J’ai aimé ce roman déstabilisant. Je l’ai aimé pour la richesse de la langue, la poésie, pour les personnages en zones grises aussi. Personne dans ce roman n’est tranché, toutes les couleurs sont à la fois vives et paradoxales. Comme si la saison des pluies nous plongeait dans un éternel brouillard. J’ai donc aimé ce roman qui est déstabilisent de par sa forme narrative (les chapitres sont, l’un après l’autre, soit à la première personne soit à la troisième personne), déstabilisant par ses propos aussi dont l’érotisme rejoint souvent une lubricité qui par moment m’a même choquée, moi qui me pensais plus solide. Ce qui m’a choquée (et je le dis comme une force de l’ouvrage) c’est justement le fait que la lubricité n’est pas chirurgicale, plastique, froide, comme peut l’être la pornographie, le va-et-vient est constant entre la tendresse et la violence du désir souvent inavouable.
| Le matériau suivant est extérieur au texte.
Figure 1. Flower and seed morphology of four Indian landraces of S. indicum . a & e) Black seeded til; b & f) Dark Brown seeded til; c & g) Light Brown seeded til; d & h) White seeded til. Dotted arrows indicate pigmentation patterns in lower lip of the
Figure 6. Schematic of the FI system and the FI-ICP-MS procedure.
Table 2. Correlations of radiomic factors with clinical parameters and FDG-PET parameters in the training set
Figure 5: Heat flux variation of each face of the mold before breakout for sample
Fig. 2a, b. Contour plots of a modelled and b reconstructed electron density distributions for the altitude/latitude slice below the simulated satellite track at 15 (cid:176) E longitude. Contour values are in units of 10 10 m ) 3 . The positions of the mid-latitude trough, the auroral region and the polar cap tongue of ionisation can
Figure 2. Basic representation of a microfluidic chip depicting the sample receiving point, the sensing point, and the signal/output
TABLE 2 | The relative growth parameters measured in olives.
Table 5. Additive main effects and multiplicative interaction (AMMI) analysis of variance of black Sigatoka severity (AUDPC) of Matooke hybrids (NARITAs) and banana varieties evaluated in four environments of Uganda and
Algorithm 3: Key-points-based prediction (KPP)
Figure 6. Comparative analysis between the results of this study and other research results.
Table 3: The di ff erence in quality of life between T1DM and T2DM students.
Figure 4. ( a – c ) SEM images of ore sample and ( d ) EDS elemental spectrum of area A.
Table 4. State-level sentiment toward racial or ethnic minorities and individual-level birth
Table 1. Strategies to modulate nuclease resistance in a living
C’est aussi un ouvrage psychologiquement très fin où, en trame de fond, on retient clairement que faire son deuil c’est aussi accepté que son parent vit en nous, parfois beaucoup plus solidement qu’on aurait pu le souhaiter.

Par Catherine

Extrait :

Après avoir enfilé la robe de chambre ayant appartenu à son père, il quitta la chambre. De long en large, tel un lion en cage, il se mit à arpenter le salon avec deux petites boules musicales chinoises dans la main droite. En suivant le sens des aiguilles d’une montre, il les faisait tourner comme des toupies. Lui-même aurait voulu les imiter, ces deux boules-là, à la manière d’un derviche tourneur. C’était un cadeau de Telma dont il ne se séparait plus. Bien nichées dans la poche de sa veste en cuir, elles l’accompagnaient partout où il allait comme des fétiches, et le soir elles rejoignaient sa montre-bracelet et son sans-fil sur la table de nuit. Telma lui avait révélé qu’elles lui porteraient bonheur tout en le protégeant contre le mauvais œil. Mauvais œil, c’était bien ce qu’elle avait dit. Elles avaient des vertus médicinales qui activaient la circulation du sang et apaisaient l’esprit, lorsque l’esprit s’agitait pour rien, comme c’était souvent le cas, au dire de la Péruvienne. C’est fou ce que l’homme fait pour se donner l’impression qu’il existe, disait-elle dans ce langage énigmatique qu’elle employait quand ses semblables épuisaient sa foi.